§ **What the task asks**
Return, word for word, only the lines of the data below that lie between the line with "right ankle: (362, 692)" and the line with "left hip: (486, 582)", those two lines included.

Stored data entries
• • • • • • •

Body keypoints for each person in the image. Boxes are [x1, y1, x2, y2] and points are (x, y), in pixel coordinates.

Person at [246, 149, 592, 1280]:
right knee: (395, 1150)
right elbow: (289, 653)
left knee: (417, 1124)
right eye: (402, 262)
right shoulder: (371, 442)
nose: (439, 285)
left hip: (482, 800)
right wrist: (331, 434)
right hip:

• • • • • • •

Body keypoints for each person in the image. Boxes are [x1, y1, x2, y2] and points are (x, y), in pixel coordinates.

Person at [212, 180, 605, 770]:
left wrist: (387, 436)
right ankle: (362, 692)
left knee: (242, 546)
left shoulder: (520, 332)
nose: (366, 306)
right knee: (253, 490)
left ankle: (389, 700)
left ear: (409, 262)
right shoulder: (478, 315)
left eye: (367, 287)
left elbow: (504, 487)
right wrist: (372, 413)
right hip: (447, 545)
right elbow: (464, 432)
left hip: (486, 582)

• • • • • • •

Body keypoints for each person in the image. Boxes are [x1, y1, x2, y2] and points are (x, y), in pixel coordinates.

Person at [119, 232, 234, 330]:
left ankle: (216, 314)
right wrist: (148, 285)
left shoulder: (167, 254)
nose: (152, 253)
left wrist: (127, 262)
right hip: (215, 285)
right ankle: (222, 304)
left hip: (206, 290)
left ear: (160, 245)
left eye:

• • • • • • •

§ **Output for this task**
right ankle: (362, 692)
left knee: (242, 546)
left shoulder: (520, 332)
nose: (366, 306)
right knee: (253, 490)
left ankle: (389, 700)
left ear: (409, 262)
right shoulder: (478, 315)
left eye: (367, 287)
left elbow: (504, 487)
right wrist: (372, 413)
right hip: (447, 545)
right elbow: (464, 432)
left hip: (486, 582)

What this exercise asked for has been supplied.